• _What is required_:
Once the pictures are set aside, output all the records exactly.

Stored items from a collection
********

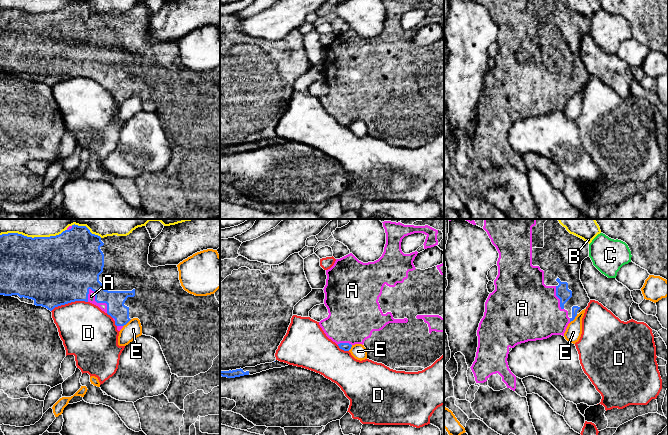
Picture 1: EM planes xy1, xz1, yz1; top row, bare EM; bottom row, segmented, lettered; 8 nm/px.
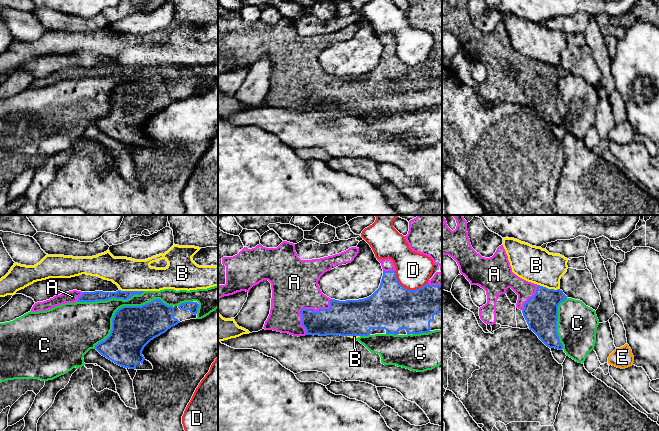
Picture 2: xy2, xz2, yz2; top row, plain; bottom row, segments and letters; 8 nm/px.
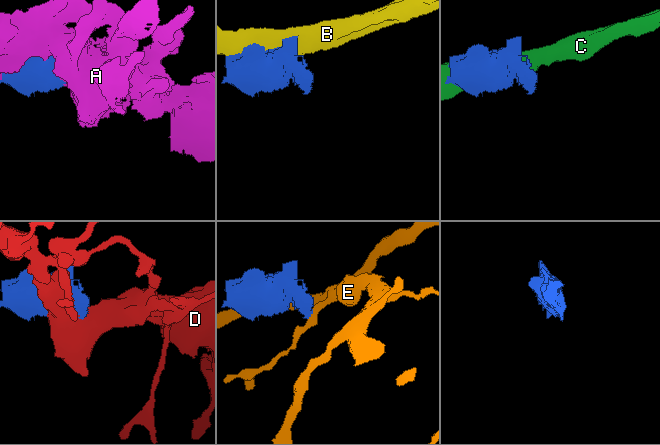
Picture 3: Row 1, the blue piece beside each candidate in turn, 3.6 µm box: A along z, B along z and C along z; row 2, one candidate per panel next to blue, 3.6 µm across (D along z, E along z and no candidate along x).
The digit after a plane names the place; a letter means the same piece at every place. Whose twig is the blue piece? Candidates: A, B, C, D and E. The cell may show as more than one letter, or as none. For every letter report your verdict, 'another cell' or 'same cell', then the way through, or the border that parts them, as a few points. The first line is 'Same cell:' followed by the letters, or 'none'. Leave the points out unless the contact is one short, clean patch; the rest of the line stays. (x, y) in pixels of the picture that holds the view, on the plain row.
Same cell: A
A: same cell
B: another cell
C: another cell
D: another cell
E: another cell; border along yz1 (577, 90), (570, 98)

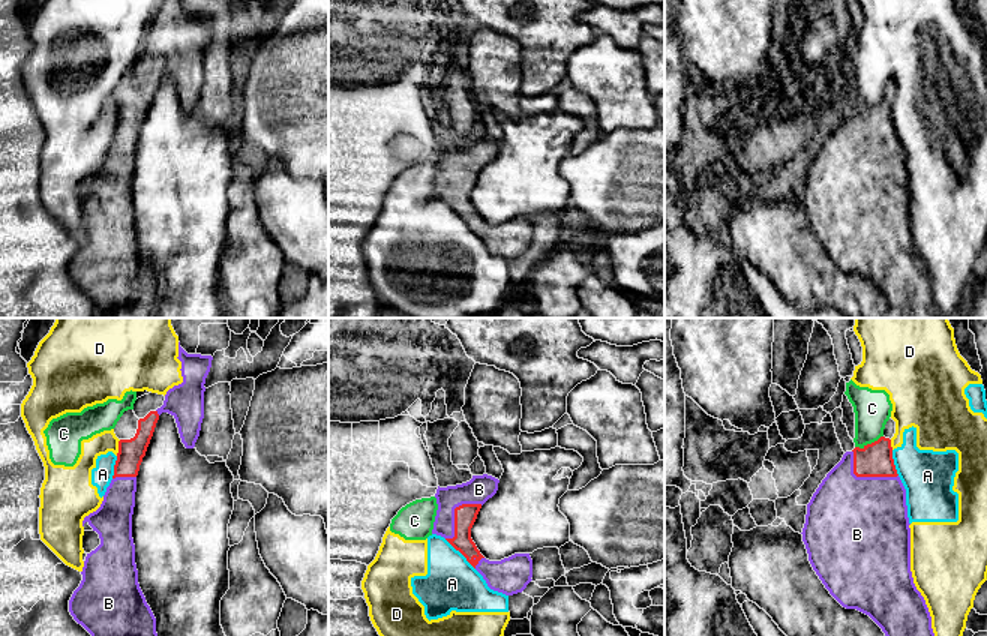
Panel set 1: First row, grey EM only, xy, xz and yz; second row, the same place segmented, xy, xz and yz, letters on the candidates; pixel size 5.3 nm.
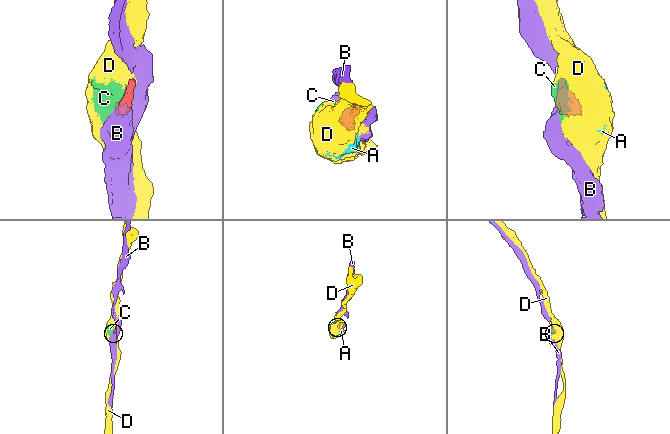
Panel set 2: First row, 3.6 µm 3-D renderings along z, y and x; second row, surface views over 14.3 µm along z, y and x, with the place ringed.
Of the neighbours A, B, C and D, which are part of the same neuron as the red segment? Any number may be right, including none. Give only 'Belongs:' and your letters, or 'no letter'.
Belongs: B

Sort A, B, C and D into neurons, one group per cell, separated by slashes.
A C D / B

********

• _Reply_:
Picture 1: EM planes xy1, xz1, yz1; top row, bare EM; bottom row, segmented, lettered; 8 nm/px.
Picture 2: xy2, xz2, yz2; top row, plain; bottom row, segments and letters; 8 nm/px.
Picture 3: Row 1, the blue piece beside each candidate in turn, 3.6 µm box: A along z, B along z and C along z; row 2, one candidate per panel next to blue, 3.6 µm across (D along z, E along z and no candidate along x).
The digit after a plane names the place; a letter means the same piece at every place. Whose twig is the blue piece? Candidates: A, B, C, D and E. The cell may show as more than one letter, or as none. For every letter report your verdict, 'another cell' or 'same cell', then the way through, or the border that parts them, as a few points. The first line is 'Same cell:' followed by the letters, or 'none'. Leave the points out unless the contact is one short, clean patch; the rest of the line stays. (x, y) in pixels of the picture that holds the view, on the plain row.
Same cell: A
A: same cell
B: another cell
C: another cell
D: another cell
E: another cell; border along yz1 (577, 90), (570, 98)

Panel set 1: First row, grey EM only, xy, xz and yz; second row, the same place segmented, xy, xz and yz, letters on the candidates; pixel size 5.3 nm.
Panel set 2: First row, 3.6 µm 3-D renderings along z, y and x; second row, surface views over 14.3 µm along z, y and x, with the place ringed.
Of the neighbours A, B, C and D, which are part of the same neuron as the red segment? Any number may be right, including none. Give only 'Belongs:' and your letters, or 'no letter'.
Belongs: B

Sort A, B, C and D into neurons, one group per cell, separated by slashes.
A C D / B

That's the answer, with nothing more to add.